Fatima, die die Eröffnungsfeier mit ihrer Familie besucht hat, sagte dazu: „Besonders gut hat mir gefallen, dass man auf ganz ungezwungene Weise mit den verschiedensten Menschen in Kontakt kommen konnte. Die kleinen Hürden und Hemmungen, die einen sonst im Alltag davon abhalten, selbst die eignen Nachbarn kennenzulernen, waren heute nicht zu spüren.“
Angebote gegen Entfremdung, Rechtsruck und Entpolitisierung
Als das soziale Zentrum von der Nachbarschaft mit Leben gefüllt wurde, trat Harris, einer der Betreiber des Zentrums und des Vereins „Solidarisch. Zusammen. Leben.”, der das Zentrum aufgebaut hat, in die Mitte der Menschen, um eine kurze Ansprache zu halten: „Wir haben diese Räumlichkeiten aufgebaut in der Absicht, der Nachbarschaft in Zeiten von Kriegen, Krisen und zunehmender Vereinzelung einen Gegenpol hier im Stadtteil anzubieten. Das soziale Zentrum „Clara Zetkin“ soll ein Ort sein, an dem die Nachbarschaft hier in Lindenau zusammen kommen, sich begegnen und politisch austauschen kann. Wir bieten zu diesem Zweck auch verschiedene Aktivitäten an, wie einen Chor für Arbeiter:innenlieder, ein Müttertreffen, in dem Mütter politisch zusammenfinden und sich eine Auszeit von der Pflegearbeit nehmen können, einen Spieleabend, ein Nachbarschaftsfrühstück und ein Lesecafé.“
Neben diesen Angeboten, die monatlich in der Reihe „Clara singt/spielt/liest…“ veranstaltet werden, bietet sich das soziale Zentrum auch als Veranstaltungsort für verschiedene sozialistische und fortschrittliche Gruppen an. Es nimmt dabei eine besondere Position ein, da hier auch die Solidarität mit dem Befreiungskampf der Palästinenser:innen gelebt und verbreitet werden kann – ene Möglichkeit, die in Zeiten der politischen Unterdrückung dieser Solidarität durch den Staat und weite Teile der deutschen Öffentlichkeit umso mehr wiegt.

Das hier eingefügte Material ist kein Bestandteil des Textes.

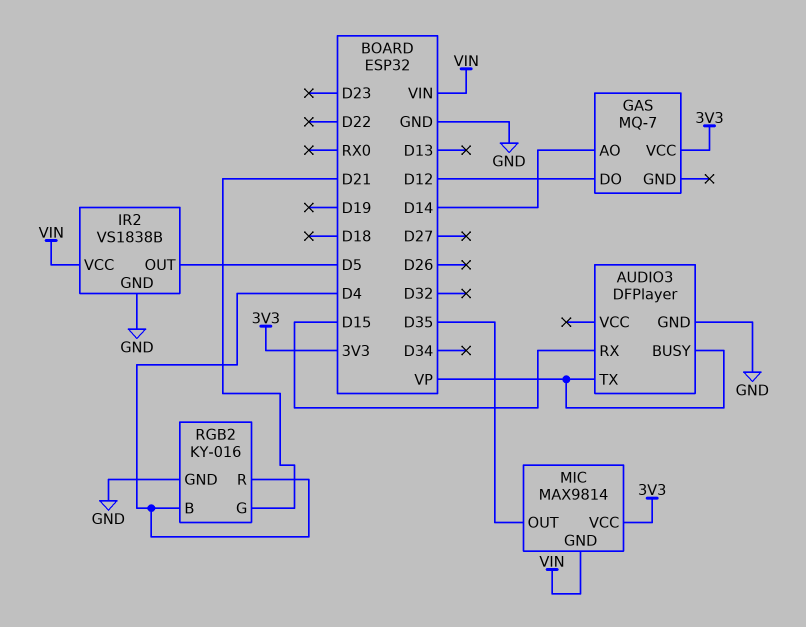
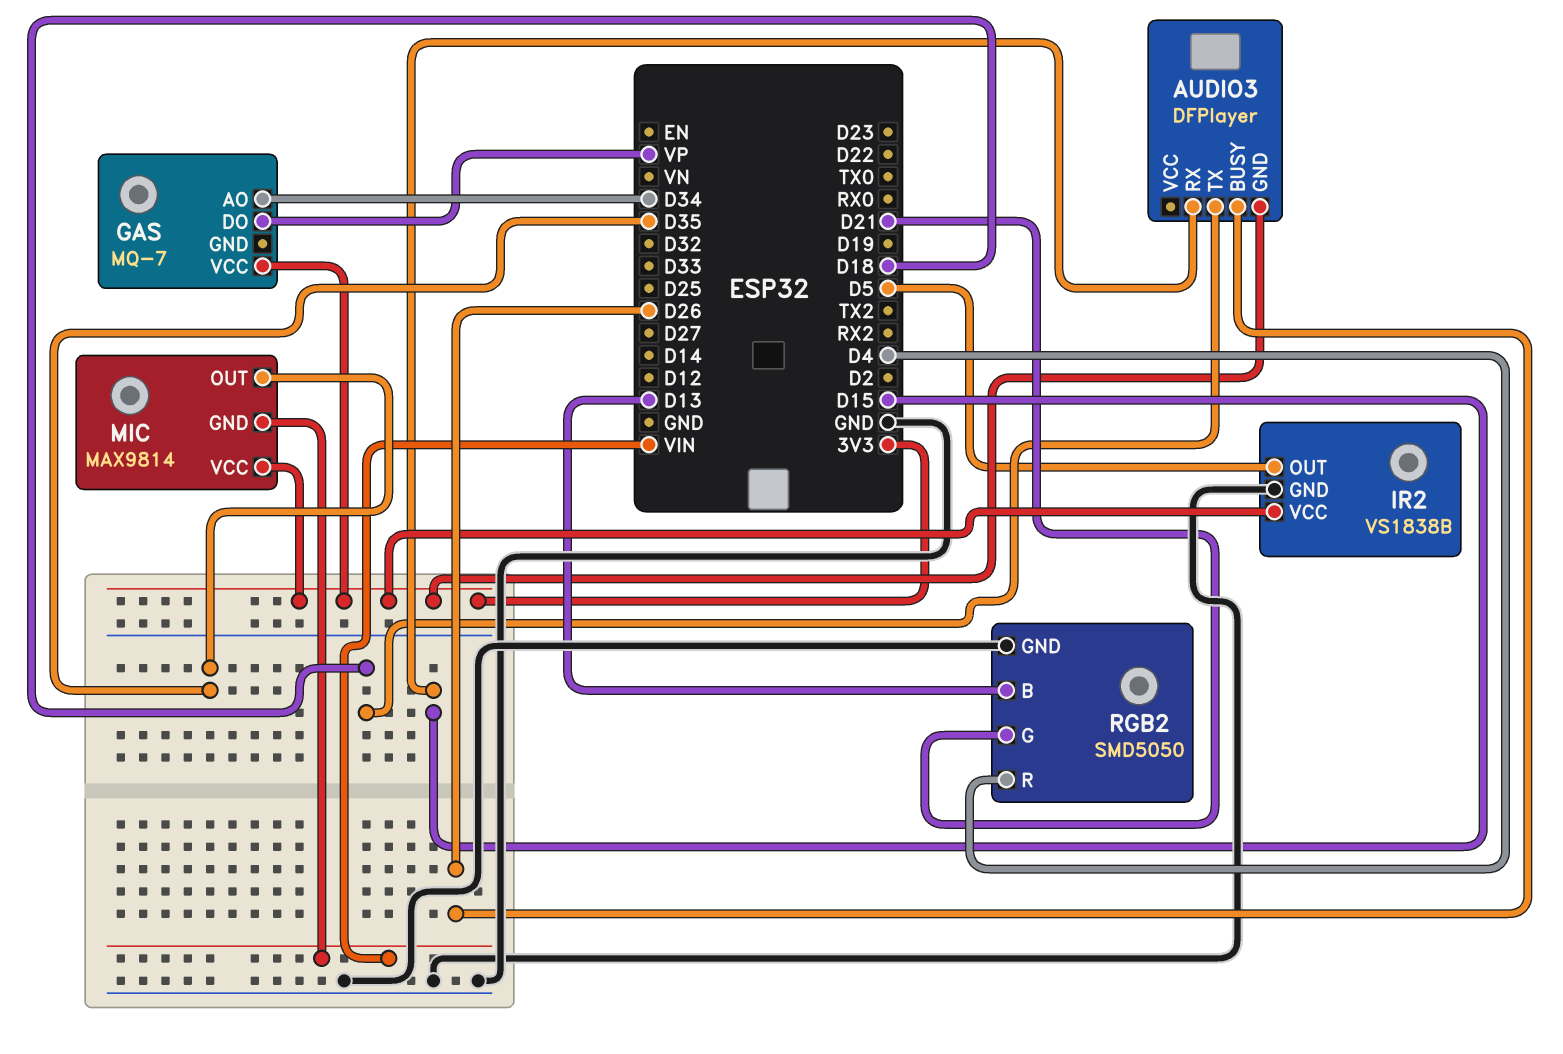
AUDIO3 pin BUSY: VP -> D26
AUDIO3 pin GND: GND -> 3V3
AUDIO3 pin TX: VP -> D18
GAS pin AO: D14 -> D34
GAS pin DO: D12 -> VP
IR2 pin VCC: VIN -> 3V3
RGB2: KY-016 -> SMD5050
RGB2 pin B: D4 -> D13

Ein Projekt mit Perspektive
Projekte wie das soziale Zentrum „Clara Zetkin“ sind ein kleiner Hoffnungsschimmer in unserer krisenhaften Epoche, in der uns diese Hoffnung und dieser gelebte Widerstand – selbst in einem so bescheidenen Rahmen – oft als allzu fern erscheinen. Hier entsteht ein Rückzugsort aus dem Alltag der kapitalistischen Konkurrenz, in dem wir alle im Wettstreit miteinander um bessere Löhne, bessere Arbeitsverhältnisse und mehr Anerkennung durch bürgerliche Institutionen stehen. Während wir uns in der kapitalistischen Gesellschaft mittlerweile untereinander in immer umfassenderer Weise über den Austausch von Geld und Waren begegnen, eröffnen Räume wie dieser, die Möglichkeit einer ganz unvermittelten, menschlichen Begegnung.

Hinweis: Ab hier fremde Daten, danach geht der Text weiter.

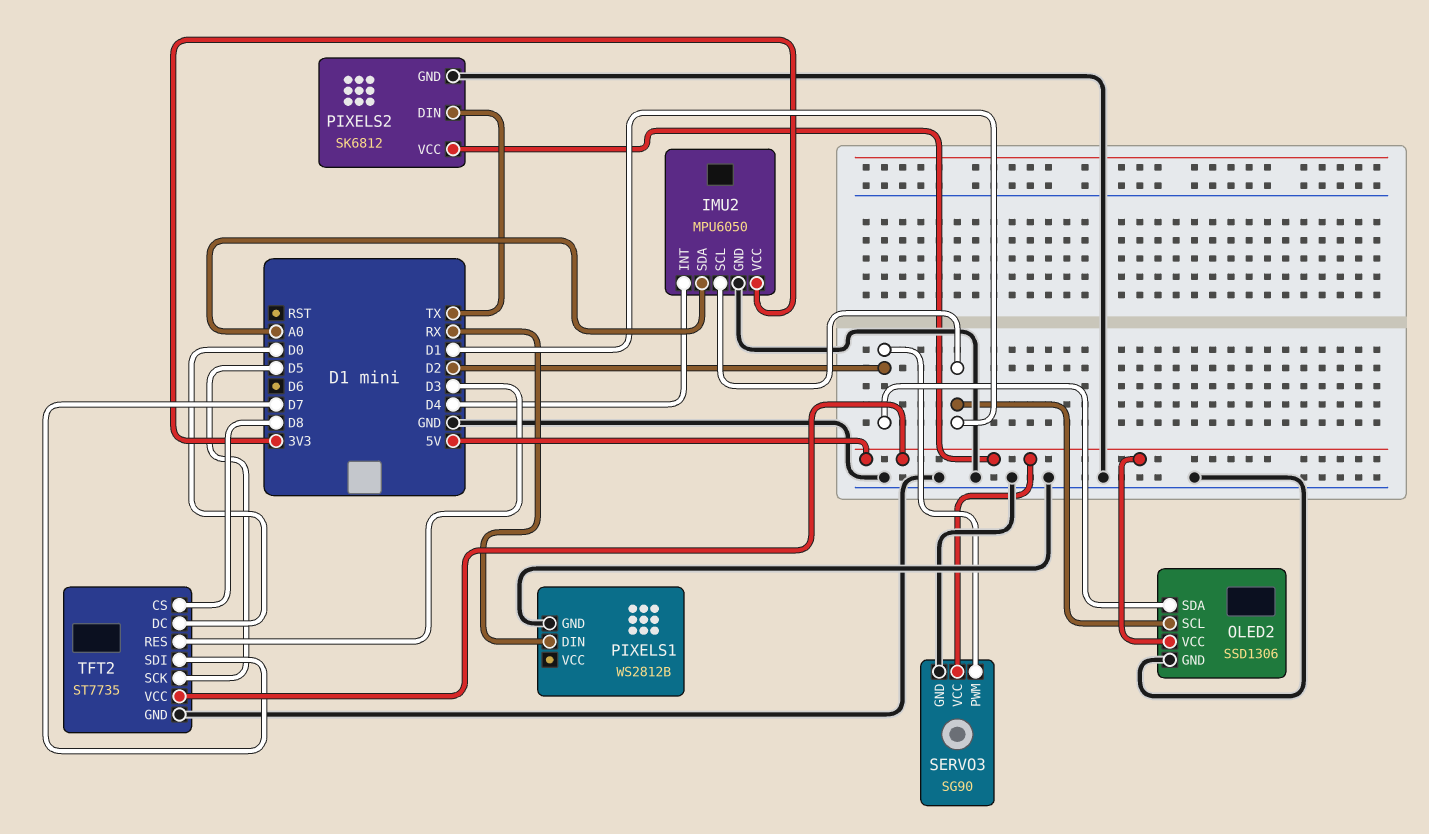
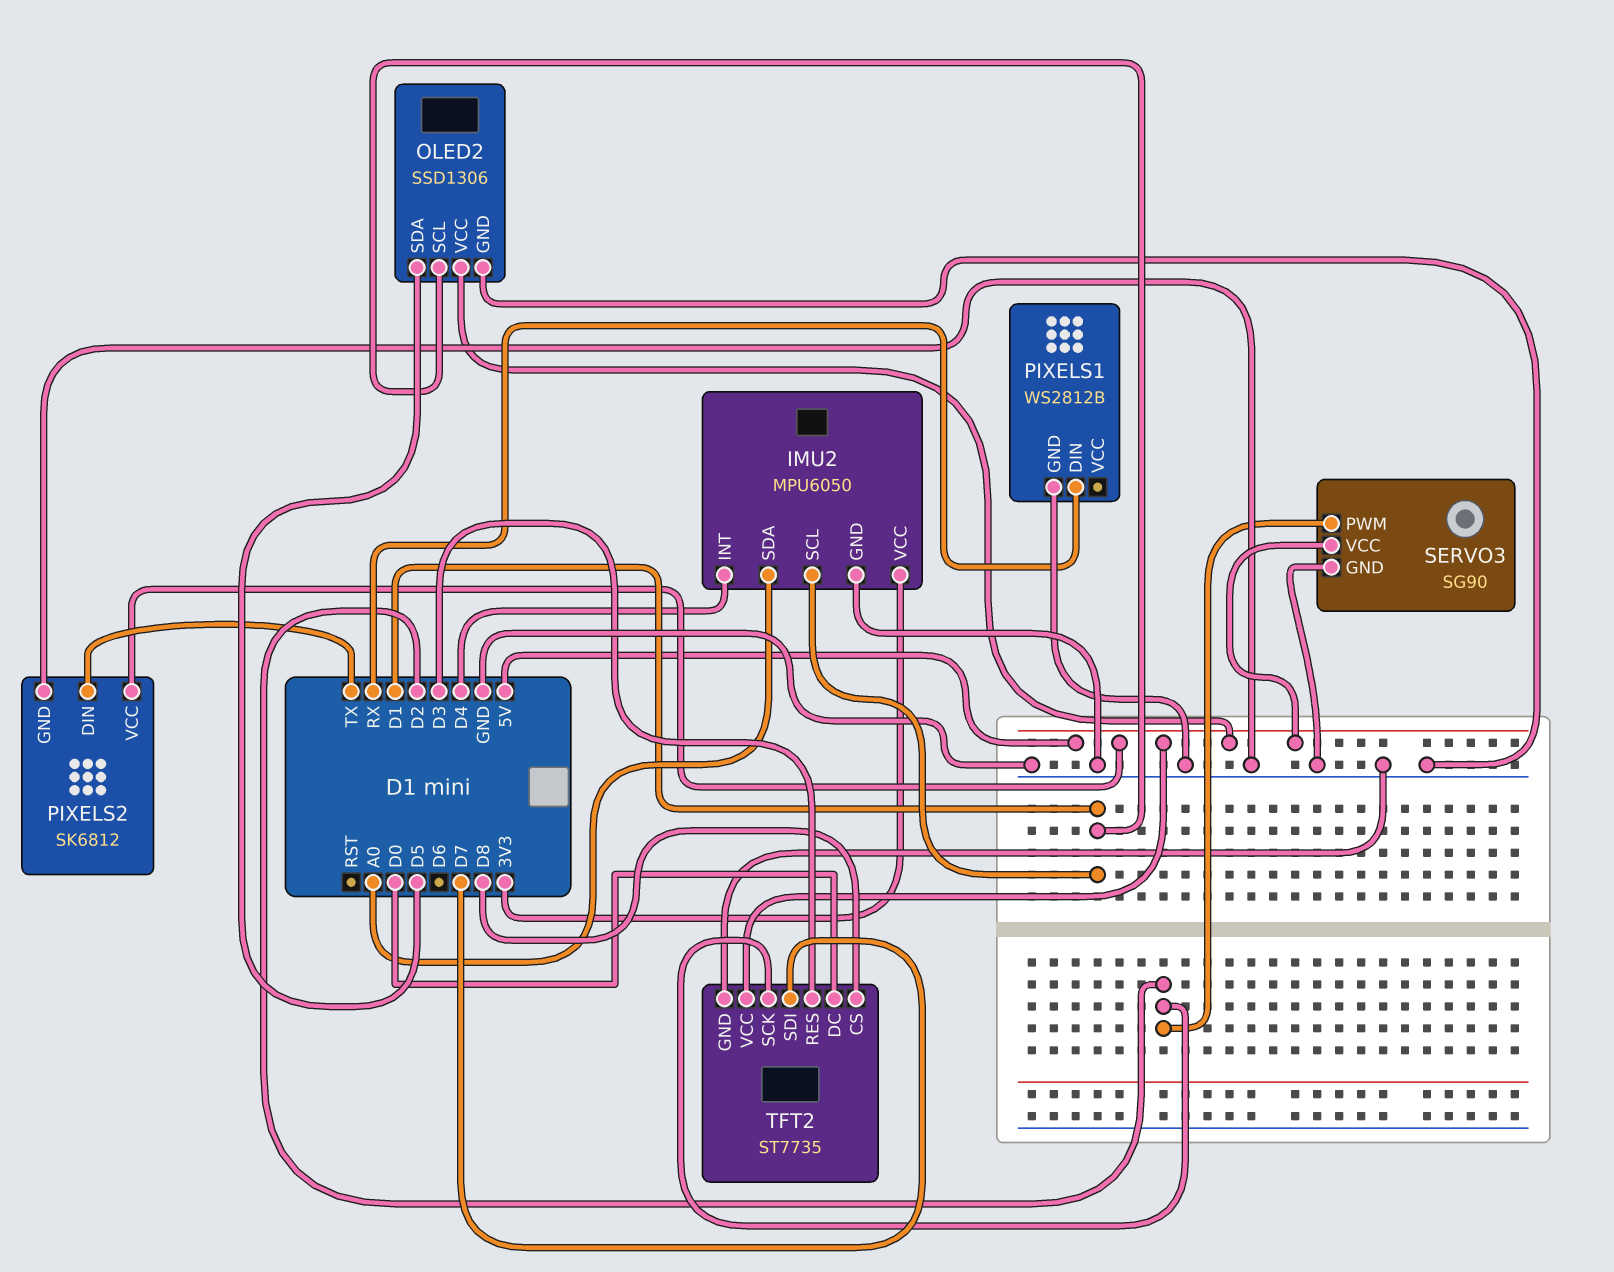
OLED2 pin SDA: D2 -> D5
TFT2 pin SCK: D5 -> D2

Wichtig ist dabei – und den Betreibern des soziale Zentrums scheint das sehr bewusst zu sein –, dass dieser Ort nicht selbst wieder die Entpolitisierung, wenn auch in anderer Form, reproduziert. Vielmehr sollte es gelingen, auf einfachem Wege schon in unseren Stadtteilen in den gemeinsamen Austausch über unsere politischen Probleme zu kommen und auf dem nächsten Schritt den Weg zum gemeinsamen Widerstand zu beschreiten. Die Projekte des sozialen Zentrums – von den eigenen Veranstaltungen bis hin zu Bildungsangeboten durch andere Organisationen – tragen die Politik in die Nachbarschaft und bieten zugleich eine Entfaltungsmöglichkeit, eigene politische Anliegen anzugehen. So kann der Gefahr der Reproduktion der Entpolitisierung entgangen werden.
Es bleibt abzuwarten, wie der weitere Weg dieses Projekts aussehen wird. Es ist ihm aber aller Erfolg zu wünschen, denn das Anliegen, die Zielsetzung und der erste Schritt auf dem Weg zur Erreichung dieses Zieles erwecken durchaus Hoffnungen auf eine solidarische und kämpferische Nachbarschaft in Lindenau. Und wenn der Erfolg anhält, bleibt das Projekt hoffentlich nicht auf Lindenau und Leipzig beschränkt.